Помню, как она делала выход на выборы: наряжалась, вставляла зубы, сразу резко молодея, и надевала беличью шубу. Эту вечную шубу потом носила я, перешивала, отрезала, потом отдала подруге на детскую шубку, и она до сих пор жива где-то на даче: шубку так и не сшили, но не выбросили! Хотя, может, уже и выбросили. У бабы Кати был целый сундук с приданым: постельное и нижнее белье с вышивками и мережками. А еще покрывало, ткань которого меняла свой цвет с красного на синий, это меня очень занимало.

Баба Катя часто брала меня в гости к своей племяннице Нонне. У нее был сын Сережа – то ли помладше меня, то ли, наоборот, чуть постарше, уже не помню. Ехали на троллейбусе через Крымский мост, разукрашенный фонариками – чаще всего на какие-нибудь праздники: майские, октябрьские. У Нонны был крошечная злобная собачка, которую я боялась: она кусала за ноги и бегала, цокая коготками по паркету – той-терьер или карликовый пинчер. Было смешно, когда потом Нонна завела боксера – точно такой же окраски. Этот был добрый и слюнявый, хотя и страшный на вид.

Я любила эти поездки: все другое, не как у нас! И лифт! Только меня везде укачивало, и помню, как в троллейбусе бабушку оговорили за то, что она меня посадила, а сама стояла – я ростом была уже с бабушку. После этого прошла целая жизнь, Нонны давно нет в живых, не знаю, что с Сережей – он был переводчиком с испанского. Не знаю, помнит ли он, как приезжал к нам в Расторгуево в гости, и мы с ним прыгали с крышки сарайчика в сугробы…

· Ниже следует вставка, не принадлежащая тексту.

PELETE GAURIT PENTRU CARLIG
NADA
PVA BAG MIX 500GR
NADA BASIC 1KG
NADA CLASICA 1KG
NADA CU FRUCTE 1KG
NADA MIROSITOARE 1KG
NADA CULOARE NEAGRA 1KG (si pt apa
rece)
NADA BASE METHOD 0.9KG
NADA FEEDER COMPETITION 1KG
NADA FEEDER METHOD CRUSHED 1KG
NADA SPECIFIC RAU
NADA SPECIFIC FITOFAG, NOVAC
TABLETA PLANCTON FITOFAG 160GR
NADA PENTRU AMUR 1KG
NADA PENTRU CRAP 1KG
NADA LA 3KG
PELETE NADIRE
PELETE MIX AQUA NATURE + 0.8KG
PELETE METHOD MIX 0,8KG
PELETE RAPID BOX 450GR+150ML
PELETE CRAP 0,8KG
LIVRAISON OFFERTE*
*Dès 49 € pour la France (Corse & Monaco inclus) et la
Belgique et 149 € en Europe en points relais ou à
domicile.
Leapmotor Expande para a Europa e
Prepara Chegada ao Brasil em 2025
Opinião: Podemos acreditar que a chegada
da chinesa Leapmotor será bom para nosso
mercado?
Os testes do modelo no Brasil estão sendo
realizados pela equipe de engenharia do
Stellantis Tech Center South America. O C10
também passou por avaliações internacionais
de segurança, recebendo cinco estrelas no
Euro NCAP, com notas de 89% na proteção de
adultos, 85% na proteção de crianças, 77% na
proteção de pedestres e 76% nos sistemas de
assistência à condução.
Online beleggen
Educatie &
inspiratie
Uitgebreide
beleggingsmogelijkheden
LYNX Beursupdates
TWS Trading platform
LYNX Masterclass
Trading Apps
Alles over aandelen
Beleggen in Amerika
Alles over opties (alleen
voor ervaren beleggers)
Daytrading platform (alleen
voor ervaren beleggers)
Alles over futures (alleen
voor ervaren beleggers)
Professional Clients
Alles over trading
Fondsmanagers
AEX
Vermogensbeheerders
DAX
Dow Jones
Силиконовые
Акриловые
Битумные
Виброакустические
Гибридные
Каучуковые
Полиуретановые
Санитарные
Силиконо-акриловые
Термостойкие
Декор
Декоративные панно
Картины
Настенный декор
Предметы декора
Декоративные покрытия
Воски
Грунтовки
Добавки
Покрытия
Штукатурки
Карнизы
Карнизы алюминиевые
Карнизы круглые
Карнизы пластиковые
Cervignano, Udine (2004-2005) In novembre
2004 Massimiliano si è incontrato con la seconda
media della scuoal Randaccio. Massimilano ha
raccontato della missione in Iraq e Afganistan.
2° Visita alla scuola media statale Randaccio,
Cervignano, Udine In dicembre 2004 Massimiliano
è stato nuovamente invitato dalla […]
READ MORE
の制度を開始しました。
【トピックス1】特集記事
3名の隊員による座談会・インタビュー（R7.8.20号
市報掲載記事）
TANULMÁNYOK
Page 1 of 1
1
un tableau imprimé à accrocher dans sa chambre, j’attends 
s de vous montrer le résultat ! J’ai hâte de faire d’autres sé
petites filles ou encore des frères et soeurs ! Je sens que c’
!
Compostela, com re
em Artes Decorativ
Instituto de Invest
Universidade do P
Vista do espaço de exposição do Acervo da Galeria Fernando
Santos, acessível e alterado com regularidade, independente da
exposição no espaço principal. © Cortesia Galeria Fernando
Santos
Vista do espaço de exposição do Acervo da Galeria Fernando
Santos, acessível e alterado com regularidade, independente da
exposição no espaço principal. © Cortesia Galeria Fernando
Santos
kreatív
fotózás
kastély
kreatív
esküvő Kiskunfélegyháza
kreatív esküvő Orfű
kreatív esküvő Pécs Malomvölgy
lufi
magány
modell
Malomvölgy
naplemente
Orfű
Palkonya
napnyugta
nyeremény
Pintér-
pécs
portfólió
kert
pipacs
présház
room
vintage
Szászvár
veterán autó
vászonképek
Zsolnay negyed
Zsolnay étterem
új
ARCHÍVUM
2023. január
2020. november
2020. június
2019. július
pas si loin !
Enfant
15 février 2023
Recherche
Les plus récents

Не хочется вспоминать плохого, но отношения у мамы с бабой Катей были ужасные: мама не приняла ее в качестве мачехи, и они всю жизнь воевали, хотя я поняла это, только став совсем взрослой. Мы съехались с бабой Катей и какое-то время жили вместе – это был ад. Она любила поскандалить, умела очень ловко попадать на все мамины больные места, да и с головой у нее становилось все хуже, так что, учитывая мамино психическое состояние, можно представить, каково нам было.

Нет, не хочу.

Хочу вспоминать только хорошее!

Баба Катя любила меня – а я ее.

Она и всех Перовых любила, да и маму тоже, заботилась о нас.

Светлая ей память!


Мама

Моя мама, Перова Зинаида Николаевна родилась 27 декабря 1927 года. В семье уже было двое сыновей – Сергей и Михаил, позже появился на свет Евгений – мама была ему нянькой. Как я уже писала, Зина была очень привязана к своей матери, но и побаивалась. Одно из ярких воспоминаний детства: Софья взяла Зину с собой в Уваровку, сама ушла куда-то по делам, а девочка осталась сидеть в телеге. Вдруг лошадь тронулась с места и пошла, Зина сильно напугалась, но, к счастью, какой-то прохожий мужик остановил лошадь. Но самое ужасное приключение было с ней весной – она провалилась под лед, переходя овраг. Зина так боялась гнева матери, что, придя домой спряталась под кровать прямо в мокрой одежде. Конечно, тяжело заболела, отвезли в больницу, где «оживляли», как она рассказывала, а потом заново учили ходить: у ребенка отнялись ноги. Скорее всего, именно поэтому и возник потом у мамы деформирующий артрит, изуродовавший ей бедренный сустав.

Вот что мама успела мне рассказать про свое детство: школа, где она училась, была за речкой, четырехклассная, построена еще до революции. В нее ходили дети со всех окрестных деревень: Липунихи, Григоровки и Лусоси. Большое одноэтажное здание: четыре класса и учительская, там же при школе было жилье директора, пристроенное сбоку. Учительницу мамы звали Ольга Ивановна, директором был Василий Иванович. Мама рассказывала, что перед самой войной учительницу арестовали и дети (!) ходили толпой в сельсовет протестовать. Мамины старшие братья были, конечно же, комсомольцами и часто спорили с дедом о политике. Дед был настроен скептически и, похоже, все прекрасно понимал.